■ Given information
▬▬▬

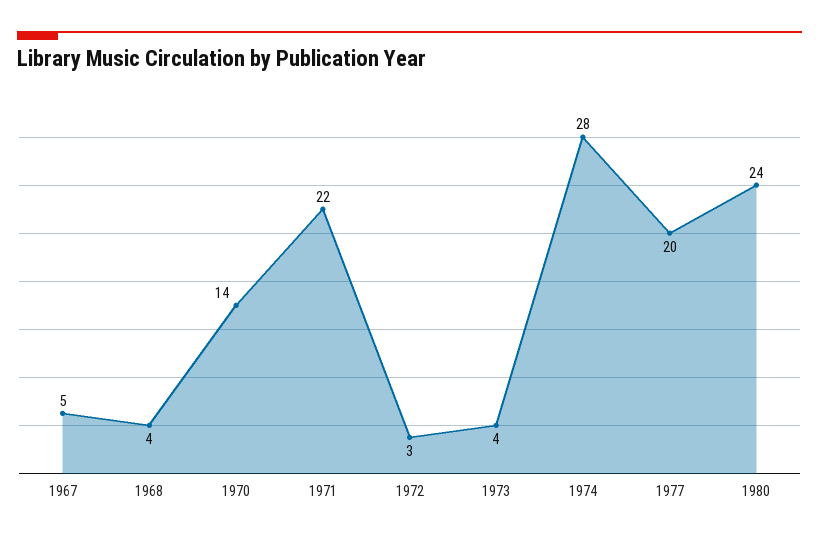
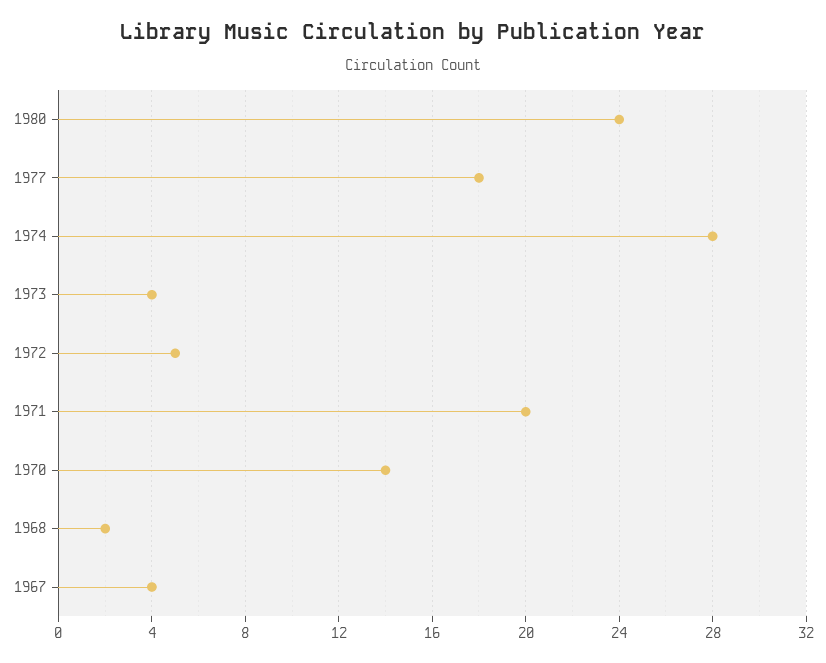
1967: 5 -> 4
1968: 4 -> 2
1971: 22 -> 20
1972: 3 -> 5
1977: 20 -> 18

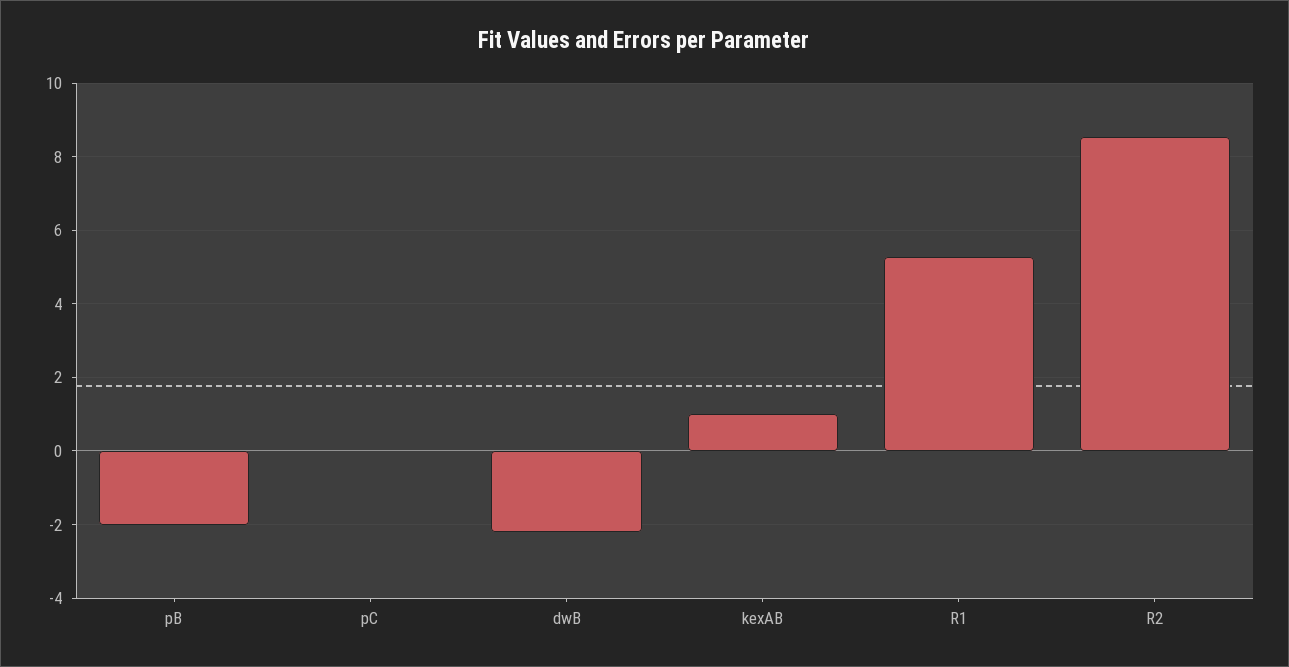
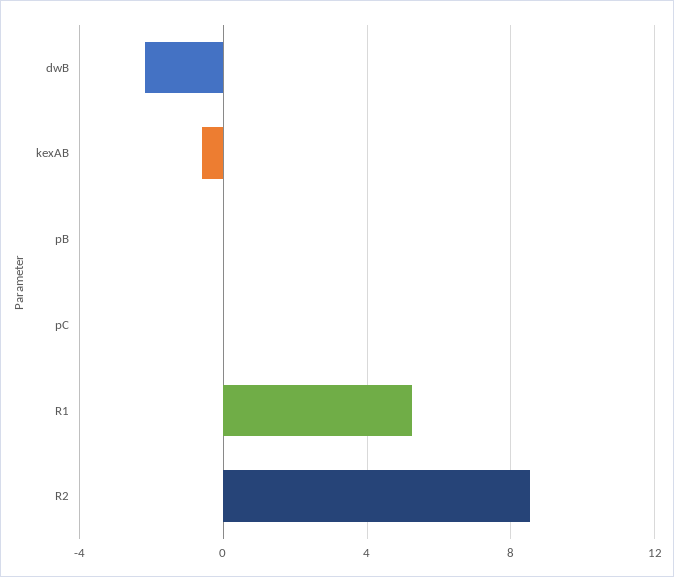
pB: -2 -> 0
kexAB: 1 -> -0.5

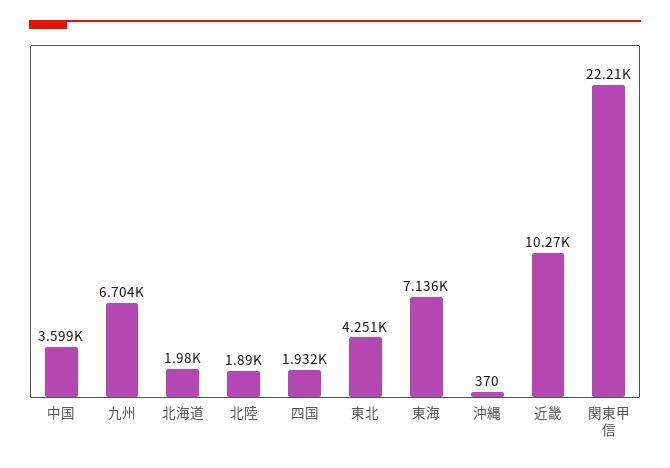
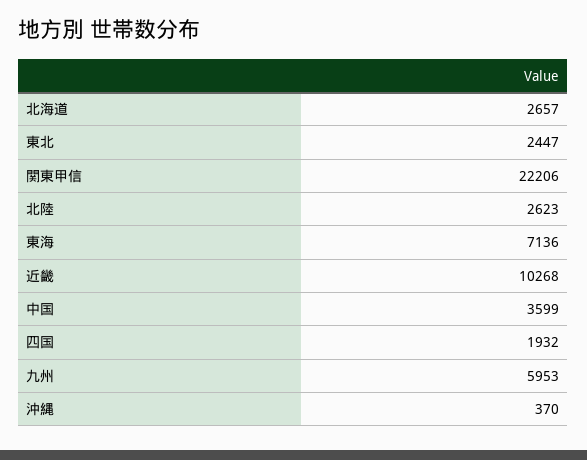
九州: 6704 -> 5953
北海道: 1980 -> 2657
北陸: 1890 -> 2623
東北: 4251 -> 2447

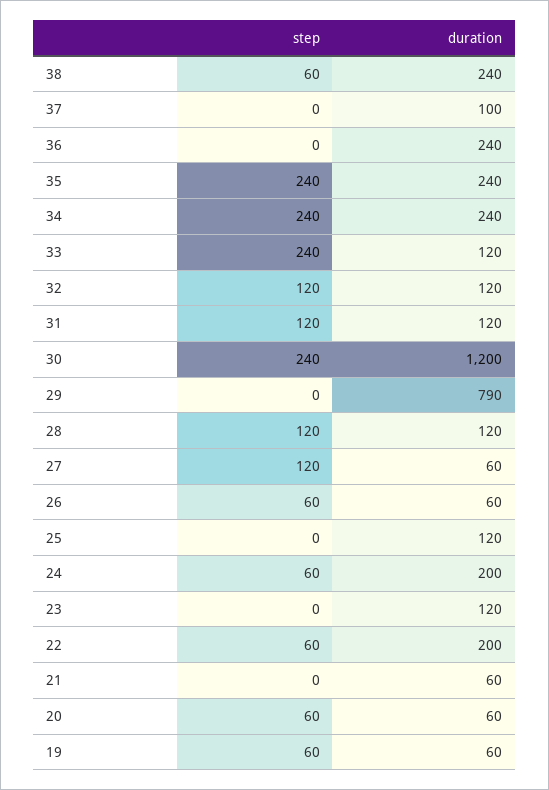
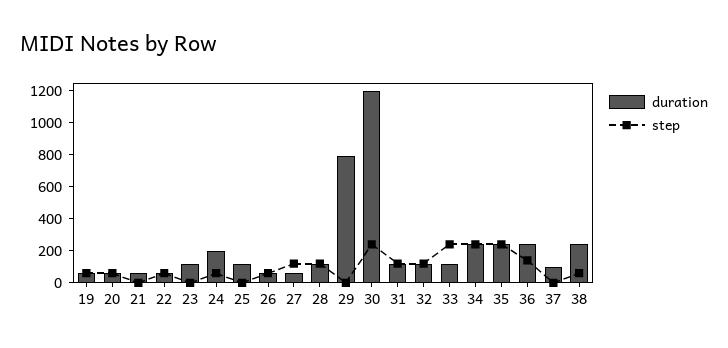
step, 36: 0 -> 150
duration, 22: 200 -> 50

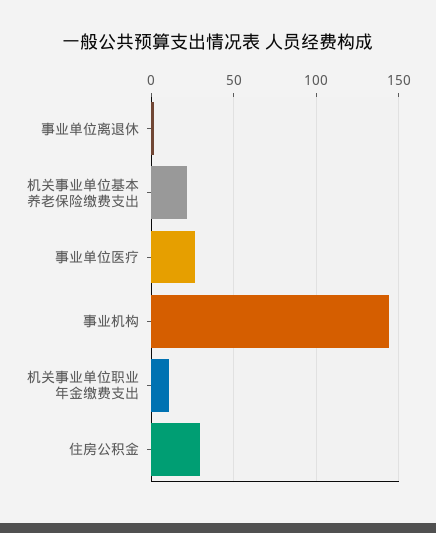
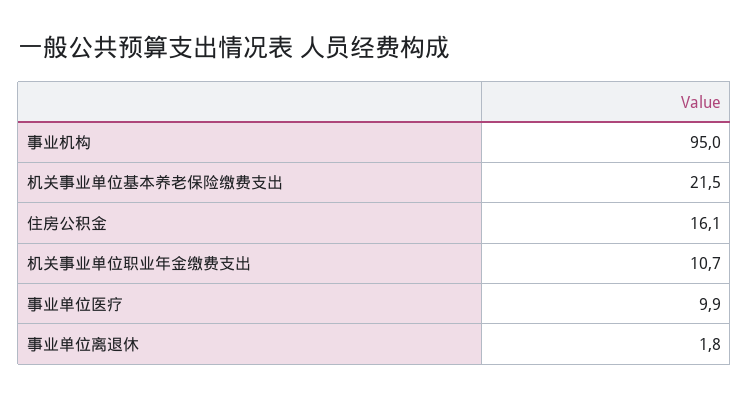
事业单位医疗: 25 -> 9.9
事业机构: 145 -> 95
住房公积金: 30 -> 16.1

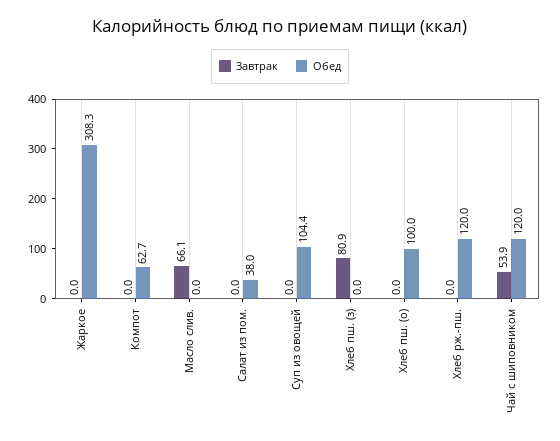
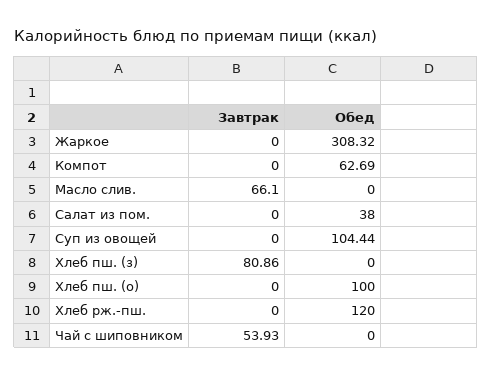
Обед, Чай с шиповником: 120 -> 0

▬▬▬

Exactly reproduce the entries above, minus the pictures.

1967: 5 -> 4
1968: 4 -> 2
1971: 22 -> 20
1972: 3 -> 5
1977: 20 -> 18

pB: -2 -> 0
kexAB: 1 -> -0.5

九州: 6704 -> 5953
北海道: 1980 -> 2657
北陸: 1890 -> 2623
東北: 4251 -> 2447

step, 36: 0 -> 150
duration, 22: 200 -> 50

事业单位医疗: 25 -> 9.9
事业机构: 145 -> 95
住房公积金: 30 -> 16.1

Обед, Чай с шиповником: 120 -> 0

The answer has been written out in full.